Marcel Winatschek

When the Friend Dies

Summer ends in Berlin and nobody pretends it’s anything but a death. The sun tries—I’ll give it that—but the air thins when you’re moving fast through these streets. Leaves go yellow when they lose the fight with time. Your heart gets harder when that’s exactly when you need it to be soft.

Berlin in autumn is like watching a good friend disappear. You start thinking harder about what you actually want, why you’re even here. You stop going out. You work instead, anything to stay busy, to avoid the question, because what else makes a life worth remembering?

When the trees go bare and the streets turn gray, the city’s ugliness surfaces. The ugliness that hides under the summer noise, the laughter, the parties—it’s always there but only shows itself when there’s nothing else to look at.

I walk the same streets. Same broken buildings and spray-painted walls. Same gray sky pressing down. Every autumn the life evacuates. The pulse gets quieter. The adrenaline dies. The nights stretch on forever.

The music goes underground. The people who came here to escape, to disappear, they find the dark season comforting now. Not partying anymore—just surviving. Autumn is their enemy.

Everyone feels it. You belong here or you’re just passing through, doesn’t matter. When summer leaves for somewhere else, it takes one thing with it: that feeling from the first week you arrived. The feeling that your whole life was starting over right then. The certainty that lasted about three months.

Winter at least has the decency of honesty. It’s what it is. But autumn plays games—I reach for it like a kid, no please, don’t go, you can’t leave, keep this feeling here—and it just looks back at me cold and does its cycle again. I can’t stop any of that.

Berlin in autumn is like standing next to a good friend who’s dying. All I can do is say goodbye quietly and promise I’ll live well without him. That I’ll actually earn the memories I let slip by.

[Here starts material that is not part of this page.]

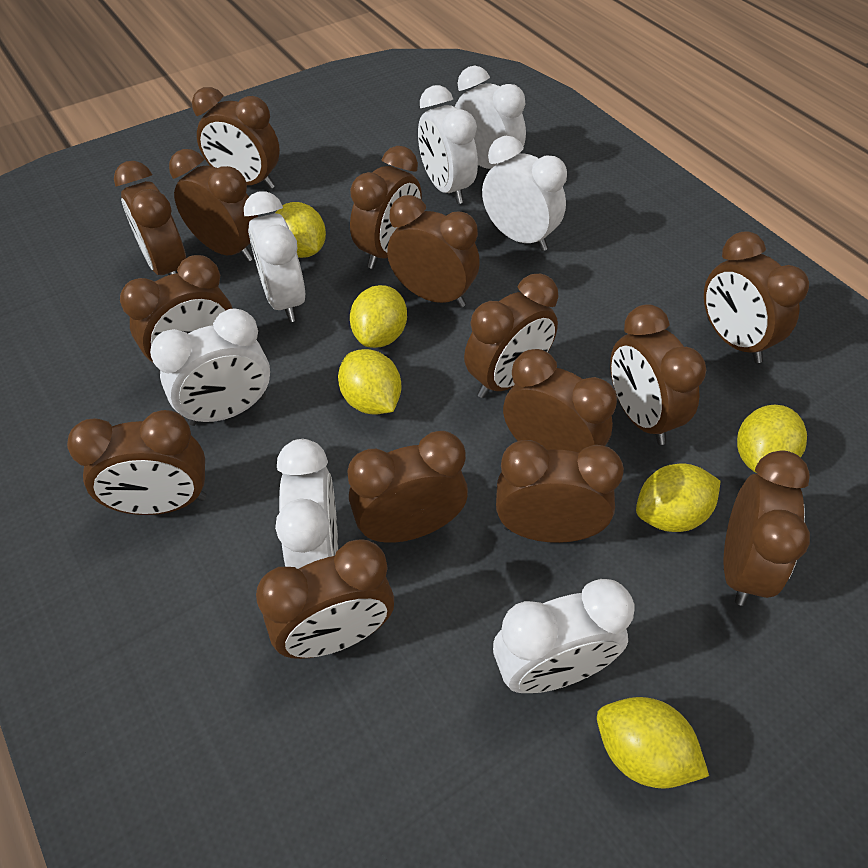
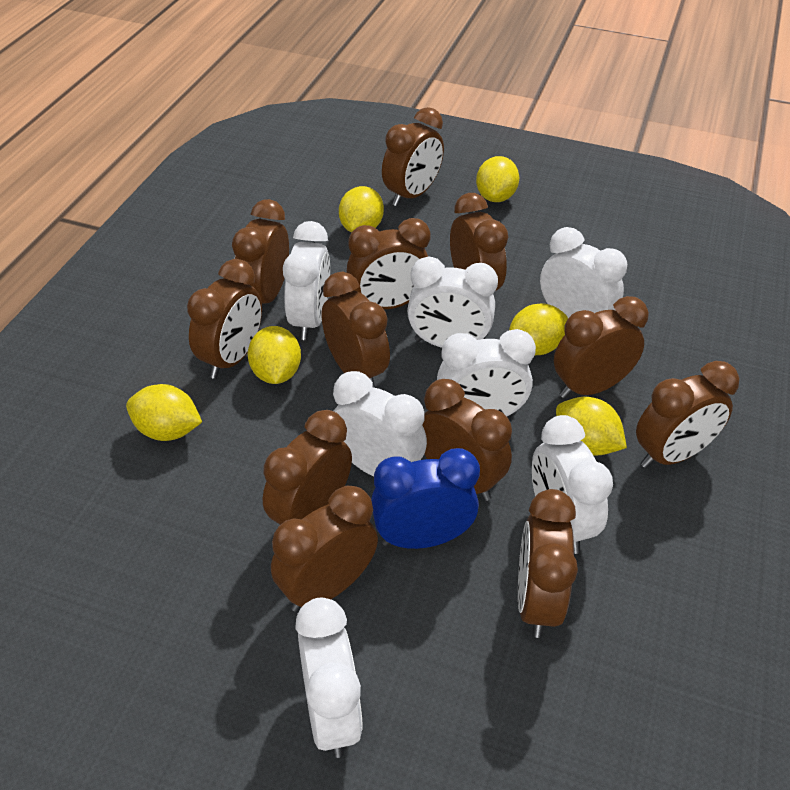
blue clock: 0 -> 1
brown clock: 15 -> 12

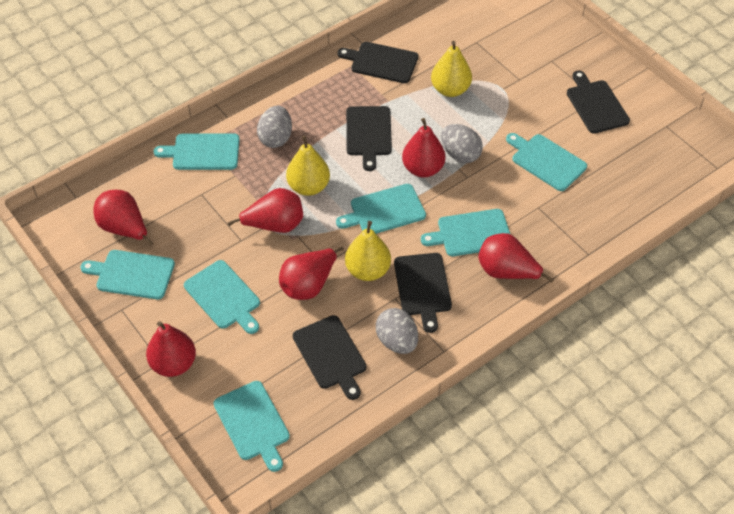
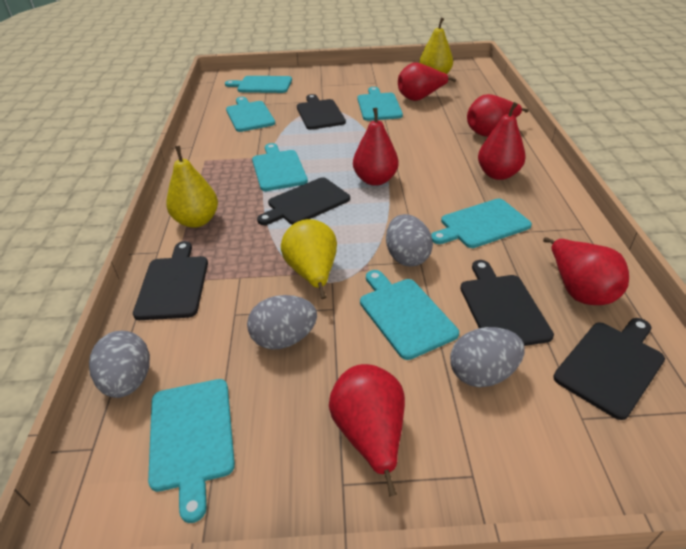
grey egg: 3 -> 4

The hand goes cold. Then it’s not there anymore.

Outside, trees are cold, streets are blank. No laughter, no music, no pulse. Bodies in black coats move past, and I watch them. The fact that these same people were dancing on some beach three months ago, naked and high and with someone they actually loved—they’ve already forgotten. Not just the nights are getting colder.

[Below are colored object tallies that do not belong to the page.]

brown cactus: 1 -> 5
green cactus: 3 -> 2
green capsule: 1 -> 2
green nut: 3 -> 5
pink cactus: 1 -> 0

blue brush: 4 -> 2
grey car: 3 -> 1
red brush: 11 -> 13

My doubts get louder in the fall. Was it actually wise to burn my old life to the ground to start here? Was Berlin even the right choice? Am I doing anything now that’ll matter in a year, five years, ever?

Summer’s the distraction. Autumn’s the mirror. A mirror I can’t turn away from. I see myself, nobody else, and every year it asks the same thing: Did I actually do anything with this time or did I just let the city swallow me?

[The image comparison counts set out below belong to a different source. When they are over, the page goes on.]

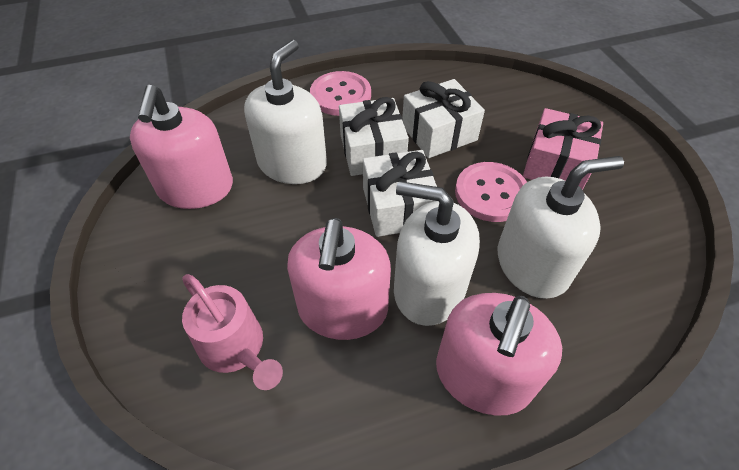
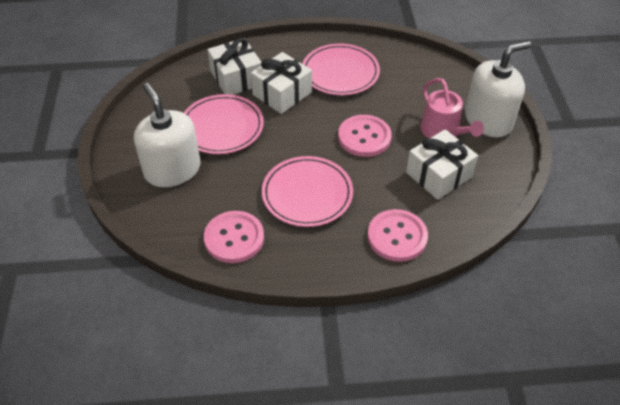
pink button: 2 -> 3
pink gift: 1 -> 0
pink plate: 0 -> 3
pink soap dispenser: 3 -> 0
white soap dispenser: 3 -> 2

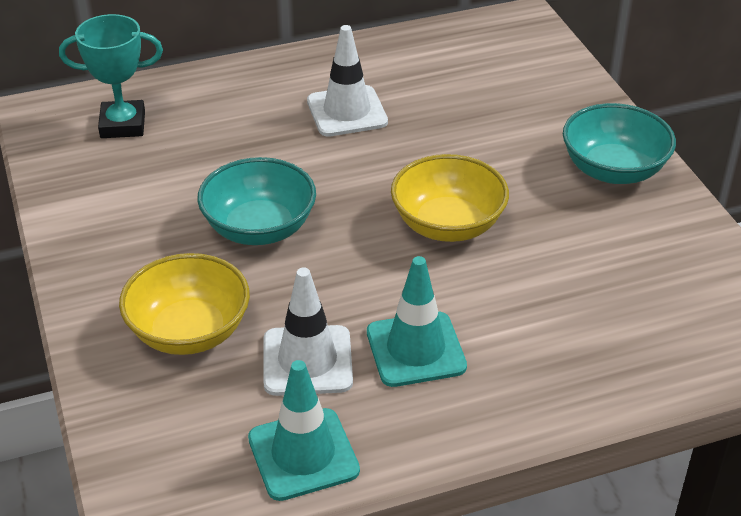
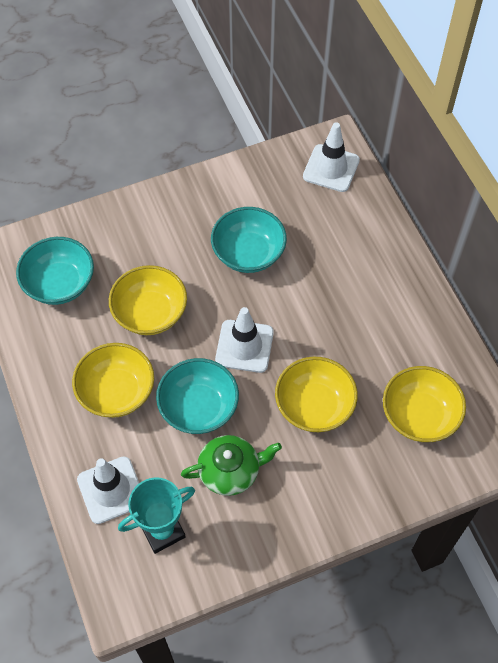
green teapot: 0 -> 1
turquoise bowl: 2 -> 3
turquoise traffic cone: 2 -> 0
white traffic cone: 2 -> 3
yellow bowl: 2 -> 4

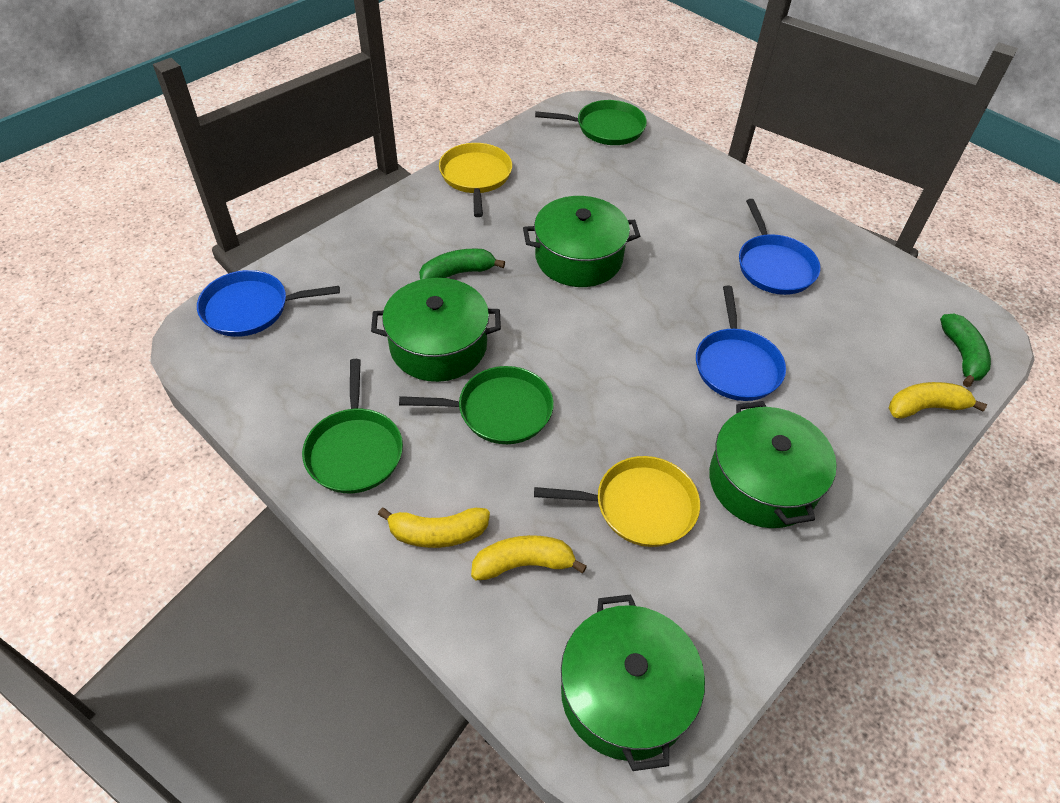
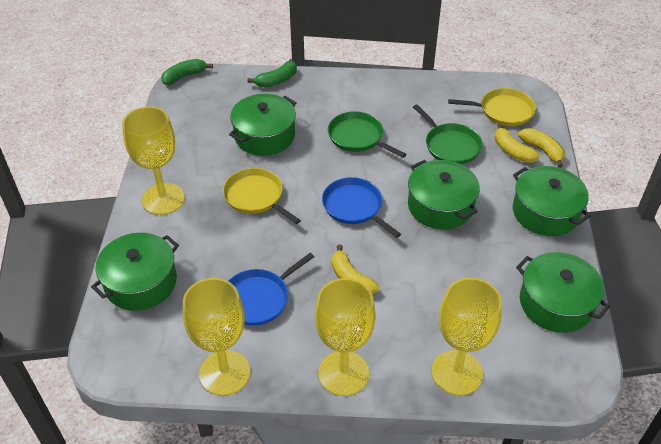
blue pan: 3 -> 2
green pan: 3 -> 2
green pot: 4 -> 5
yellow goblet: 0 -> 4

I sit and watch the dark-dressed people around me. Their lives seem to revolve around answering that question. And I think: okay, maybe the heat dying doesn’t mean I die. Maybe I can do more than promise myself next summer will be better.

More parties, more drugs, more sex, more love, more money, more success. Whatever this summer couldn’t give me—for whatever reason I’m telling myself—the next one will. Except it won’t. I’m the reason all those hot days and humid nights didn’t become the kind of memories that matter. Nobody else is responsible for that but me.

I waste so much. Not just food, not just resources, but time—actual time that I could’ve lived in instead of just waiting. I know it’ll all flash past at the end, and right now there’s barely anything there worth remembering.

Berlin in autumn is like a good friend saying goodbye. Before he goes, he makes me promise: don’t just wait for him to come back. Don’t let the blank months become nothing. The trees will be bare, the streets will be colorless. But he wants an answer. Every year, he wants an answer.